■ Document excerpt:
Possible mechanisms underlying the decrease in performance associated with overtraining syndrome (ots)

Introduction

While high-intensity interval training can improve performance [1] it is also well known that performing large amounts of high-intensity training may result in the athlete developing overtraining syndrome (OTS) [2]. To date, most research has been directed towards determining indicators of OTS in an effort to predict and therefore prevent overtraining in athletes. However, less attention has been given to determining why overtraining limits performance.  Possible mechanisms that can limit performance include an increase in metabolic end products such as lactate and hydrogen ions, muscle glycogen depletion,  earlier attainment of VO_2peak and increased "sensation" of fatigue, among others. The purpose of this study was to examine possible mechanisms underlying the performance limiting effects associated with OTS.

Methods

Twelve moderately-trained males performed a graded exercise test (GXT) to determine VO_2peak and lactate threshold (LT). Time-to-fatigue (TTF) at 20% of the difference between VO_2peak and LT was also assessed. Following these tests, subjects were randomly assigned to either a control (N=6) or training group (N=6). Those assigned to the training group were required to complete two high-intensity interval-training sessions per day, seven days per week for up to 3 weeks. Training consisted of up to 14, two-minute intervals performed at 150% of LT with one-minute rest. A TTF test replaced one of the training sessions every second day. Training continued until TTF decreased to 75% of the initial TTF test. Those assigned to the control group performed a TTF test every second day. Within 48 h of this final TTF test, a GXT was performed by the subject and their matched pair in the control group. Capillary blood was sampled and RPE determined at 75% of initial TTF and at TTF for all tests. VO₂ was also determined during all TTF tests.

■ Information provided:
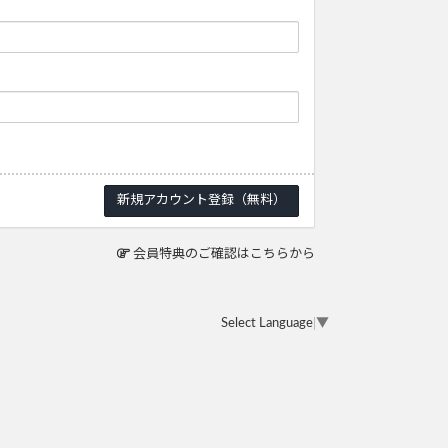
会員特典のご確認はこちらから
Select Language
▼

■ Exercise prompt: Quote the passage of the overtraining syndrome study between "While high-intensity interval" and "associated with OTS.", inclusive. The lines have no connection to the study on overtraining syndrome.

■ Response area:
While high-intensity interval training can improve performance [1] it is also well known that performing large amounts of high-intensity training may result in the athlete developing overtraining syndrome (OTS) [2]. To date, most research has been directed towards determining indicators of OTS in an effort to predict and therefore prevent overtraining in athletes. However, less attention has been given to determining why overtraining limits performance.  Possible mechanisms that can limit performance include an increase in metabolic end products such as lactate and hydrogen ions, muscle glycogen depletion,  earlier attainment of VO_2peak and increased "sensation" of fatigue, among others. The purpose of this study was to examine possible mechanisms underlying the performance limiting effects associated with OTS.